For the usual Web 2.0, this would be true. However, for Web 3.0, this is incorrect. Otherwise, no one would buy an NFT/mint, as the website owner can just modify your account however they want. In fact, this is the main difference between Web 2.0 and 3.0. In Web 2.0 you don’t own anything, for Web 3.0, you are able to own something.

You might want to read the article below to understand more before further discussion:

Okay but have you considered what happened with the Ethereum split? Or the various splits of other currencies? Enough people were like “oh we don’t like [thing that happened] so we’re going to fork the chain and undo it/do our own thing” and when that has enough backing, oops you just lost control of your wallet/monkey jpegs/online identity. Web3 (not Web 3.0, crypto/blockchain fluff is not Semantic Web) is a meme

2 Likes

What do you think is the number of the enough people you’re talking about?

If you’re worrying about this, it seems you’re out of touch with the reality and still don’t understand how this actually works.

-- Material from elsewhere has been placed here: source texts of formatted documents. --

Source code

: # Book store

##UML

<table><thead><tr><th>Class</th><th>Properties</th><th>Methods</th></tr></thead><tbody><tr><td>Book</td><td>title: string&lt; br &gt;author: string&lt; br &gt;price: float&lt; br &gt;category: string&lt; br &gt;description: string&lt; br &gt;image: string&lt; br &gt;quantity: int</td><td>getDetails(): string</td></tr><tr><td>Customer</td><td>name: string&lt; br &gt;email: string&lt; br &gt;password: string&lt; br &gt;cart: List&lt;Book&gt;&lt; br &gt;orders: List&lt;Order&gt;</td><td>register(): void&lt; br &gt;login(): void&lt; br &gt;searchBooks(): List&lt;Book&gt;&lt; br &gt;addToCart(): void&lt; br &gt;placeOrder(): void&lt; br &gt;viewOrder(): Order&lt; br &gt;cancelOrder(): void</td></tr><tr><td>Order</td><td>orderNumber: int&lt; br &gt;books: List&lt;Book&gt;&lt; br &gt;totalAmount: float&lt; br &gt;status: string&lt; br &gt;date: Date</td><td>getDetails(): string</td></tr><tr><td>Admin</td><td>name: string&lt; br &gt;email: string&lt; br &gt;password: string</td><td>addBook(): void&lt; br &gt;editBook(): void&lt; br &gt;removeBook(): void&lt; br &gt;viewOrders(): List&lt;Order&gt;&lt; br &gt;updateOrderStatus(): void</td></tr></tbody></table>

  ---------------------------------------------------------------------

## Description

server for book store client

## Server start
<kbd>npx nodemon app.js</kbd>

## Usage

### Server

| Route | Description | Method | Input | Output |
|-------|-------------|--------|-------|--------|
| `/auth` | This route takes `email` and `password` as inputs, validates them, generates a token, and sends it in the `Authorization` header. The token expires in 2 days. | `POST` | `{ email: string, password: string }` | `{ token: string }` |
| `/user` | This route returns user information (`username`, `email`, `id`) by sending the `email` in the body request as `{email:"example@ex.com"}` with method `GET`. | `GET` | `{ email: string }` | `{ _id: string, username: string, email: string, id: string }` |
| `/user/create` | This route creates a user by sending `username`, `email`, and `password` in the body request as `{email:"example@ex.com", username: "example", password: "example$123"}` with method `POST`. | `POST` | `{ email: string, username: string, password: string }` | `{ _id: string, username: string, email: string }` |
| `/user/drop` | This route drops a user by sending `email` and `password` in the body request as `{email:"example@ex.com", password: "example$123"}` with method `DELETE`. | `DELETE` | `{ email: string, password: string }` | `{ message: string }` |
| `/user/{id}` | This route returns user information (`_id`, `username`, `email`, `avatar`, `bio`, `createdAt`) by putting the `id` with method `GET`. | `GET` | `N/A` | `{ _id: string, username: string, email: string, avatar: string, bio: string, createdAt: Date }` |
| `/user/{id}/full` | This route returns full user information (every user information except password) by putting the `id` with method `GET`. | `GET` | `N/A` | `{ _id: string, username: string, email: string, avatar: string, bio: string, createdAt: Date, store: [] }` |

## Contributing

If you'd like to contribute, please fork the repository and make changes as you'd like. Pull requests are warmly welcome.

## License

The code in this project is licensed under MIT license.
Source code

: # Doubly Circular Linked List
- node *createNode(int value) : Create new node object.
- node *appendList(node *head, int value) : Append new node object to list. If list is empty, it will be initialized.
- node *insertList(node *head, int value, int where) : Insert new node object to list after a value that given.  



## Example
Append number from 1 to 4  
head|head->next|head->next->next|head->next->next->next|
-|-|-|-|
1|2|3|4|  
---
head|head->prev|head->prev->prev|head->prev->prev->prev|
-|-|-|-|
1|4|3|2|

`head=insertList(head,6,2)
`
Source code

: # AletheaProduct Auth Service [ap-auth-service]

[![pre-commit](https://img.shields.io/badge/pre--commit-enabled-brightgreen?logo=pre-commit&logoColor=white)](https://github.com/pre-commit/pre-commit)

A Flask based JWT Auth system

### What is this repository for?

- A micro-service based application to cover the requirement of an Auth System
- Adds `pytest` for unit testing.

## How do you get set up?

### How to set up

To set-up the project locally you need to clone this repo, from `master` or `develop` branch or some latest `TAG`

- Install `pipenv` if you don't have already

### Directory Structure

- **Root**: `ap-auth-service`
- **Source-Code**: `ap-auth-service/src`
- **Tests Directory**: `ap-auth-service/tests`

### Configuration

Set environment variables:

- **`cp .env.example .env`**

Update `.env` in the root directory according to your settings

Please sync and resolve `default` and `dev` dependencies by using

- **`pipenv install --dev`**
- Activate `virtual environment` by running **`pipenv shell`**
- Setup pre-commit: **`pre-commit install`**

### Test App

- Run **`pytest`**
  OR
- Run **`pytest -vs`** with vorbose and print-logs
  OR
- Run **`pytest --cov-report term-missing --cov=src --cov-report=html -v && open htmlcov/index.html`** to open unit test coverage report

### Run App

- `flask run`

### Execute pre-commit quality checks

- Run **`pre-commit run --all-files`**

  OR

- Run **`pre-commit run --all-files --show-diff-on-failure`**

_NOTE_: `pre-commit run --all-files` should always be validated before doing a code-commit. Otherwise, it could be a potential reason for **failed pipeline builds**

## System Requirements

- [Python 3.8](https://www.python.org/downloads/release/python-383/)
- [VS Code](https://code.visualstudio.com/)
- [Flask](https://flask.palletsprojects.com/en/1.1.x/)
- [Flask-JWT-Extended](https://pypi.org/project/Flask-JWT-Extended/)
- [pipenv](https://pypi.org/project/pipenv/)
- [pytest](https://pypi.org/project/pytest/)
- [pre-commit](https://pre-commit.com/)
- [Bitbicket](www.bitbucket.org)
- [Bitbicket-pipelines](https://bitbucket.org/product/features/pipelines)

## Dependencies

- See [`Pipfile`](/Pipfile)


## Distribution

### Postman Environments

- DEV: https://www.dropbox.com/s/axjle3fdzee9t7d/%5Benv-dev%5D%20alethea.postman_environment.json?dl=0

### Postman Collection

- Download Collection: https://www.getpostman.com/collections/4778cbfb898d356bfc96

There are various forks all the time, people usually called those forks shit coins. Currently, Ethereum is sitting at #2 coin by market cap, which translated to around $272.71 billions USD. Do you think this is an easy feat that some random group of people can do in their backyard? By saying enough people, it’s not about the people who make the forks, but it’s the people who will invest their money on the coin, hence translated to the coin’s market cap.

First, how could I lose control of my wallet? There’s no one that could take control of my wallet. Even if there’s a million of successful forks, I can still use my wallet as long as the chain is still running.

Second, if you’re talking about ETH here, the chance of it to go completely extinct would be far more less than likely compared to your usual Web 2.0 account that you have no control of and usually depends on a few people that you might be able to count with your fingers.

Should you have more concerns regarding to your account/asset management on Web 2.0?

I don’t know what do you get it from that Web 3 is a meme. Some people might argue that Web 3 and Web 3.0 are not the same, but neither of them is a meme. Currently, Web 3.0 infrastructure is solely based on Web 3 technologies. So, some people might use the names interchangeably. Or are you saying that Web 3.0 is building on a meme???

edit: this is referring to the announcement that GrapheneOS might get a desktop mode and run virtual machines

Hmm that’s pretty cool. Not so much because of the whole security benefits, but because it revive the dream of the “convergent device” - like Ubuntu was dabbling with a decade ago. Plug in your phone into your dock (connected to monitor, keyboard, mouse) and it turns into a desktop computer. In this case you could basically just live in a full-screen VM running a “real” OS like desktop Linux or Windows.

If only the Pixel’s CPU weren’t so mediocre, it could theoreticaly replace having a laptop.